Method Development and Validation of an Aerosol Sampling Technique for the Analysis of Nicotine in Electronic Cigarette Aerosols.

Because of the increasing popularity of e-cigarettes, monitoring the e-cigarette market has become important for national health authorities to guarantee safety and quality. In the EU, the Tobacco Products Directive requires emission studies for e-cigarette products. The absence of industry guidelines for studying these emissions and the lack of proper validation in the literature led us to develop and validate a method using the total error approach for the determination of nicotine in e-cigarette aerosols. A commercial vaping device was used to generate aerosols, which were then collected on Cambridge filter pads and measured for nicotine concentration by UHPLC-DAD after extraction.
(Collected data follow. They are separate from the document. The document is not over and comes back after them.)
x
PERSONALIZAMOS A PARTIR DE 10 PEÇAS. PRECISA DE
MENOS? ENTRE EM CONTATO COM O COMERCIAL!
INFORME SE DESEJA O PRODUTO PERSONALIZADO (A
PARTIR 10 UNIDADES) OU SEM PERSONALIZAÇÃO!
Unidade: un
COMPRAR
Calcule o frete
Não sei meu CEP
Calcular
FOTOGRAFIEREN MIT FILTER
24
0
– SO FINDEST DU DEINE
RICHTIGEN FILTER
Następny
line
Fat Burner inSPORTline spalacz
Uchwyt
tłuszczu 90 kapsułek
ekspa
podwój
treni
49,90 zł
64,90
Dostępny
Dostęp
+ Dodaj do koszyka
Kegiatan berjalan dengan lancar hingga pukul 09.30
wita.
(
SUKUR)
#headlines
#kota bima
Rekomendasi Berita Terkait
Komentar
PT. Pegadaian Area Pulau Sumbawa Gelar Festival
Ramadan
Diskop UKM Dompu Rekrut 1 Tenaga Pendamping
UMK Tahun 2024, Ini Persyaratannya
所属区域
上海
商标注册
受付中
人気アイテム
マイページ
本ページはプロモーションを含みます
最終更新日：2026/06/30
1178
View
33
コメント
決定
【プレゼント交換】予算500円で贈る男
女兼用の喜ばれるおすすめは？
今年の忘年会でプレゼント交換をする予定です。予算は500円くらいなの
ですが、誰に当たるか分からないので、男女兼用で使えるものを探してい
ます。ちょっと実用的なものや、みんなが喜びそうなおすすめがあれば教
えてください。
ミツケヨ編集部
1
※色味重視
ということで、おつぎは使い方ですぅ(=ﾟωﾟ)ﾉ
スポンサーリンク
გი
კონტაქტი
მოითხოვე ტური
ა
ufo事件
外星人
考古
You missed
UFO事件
The method was successfully validated by generating accuracy profiles, which show that the ß-expectation tolerance intervals remained below the acceptance limits of ±20%. Within-run repeatability and intermediate precision were considered acceptable since the highest RSD value obtained was below 5%. The method was applied to 15 commercial e-liquids. A complete validation of a method for the analysis of e-cigarette emissions is presented, including several parameters that impact the accuracy and reproducibility. Similar systematic approaches for method development and validation could be used for other e-cigarette emission analysis methods to ensure the reliability of the measurements.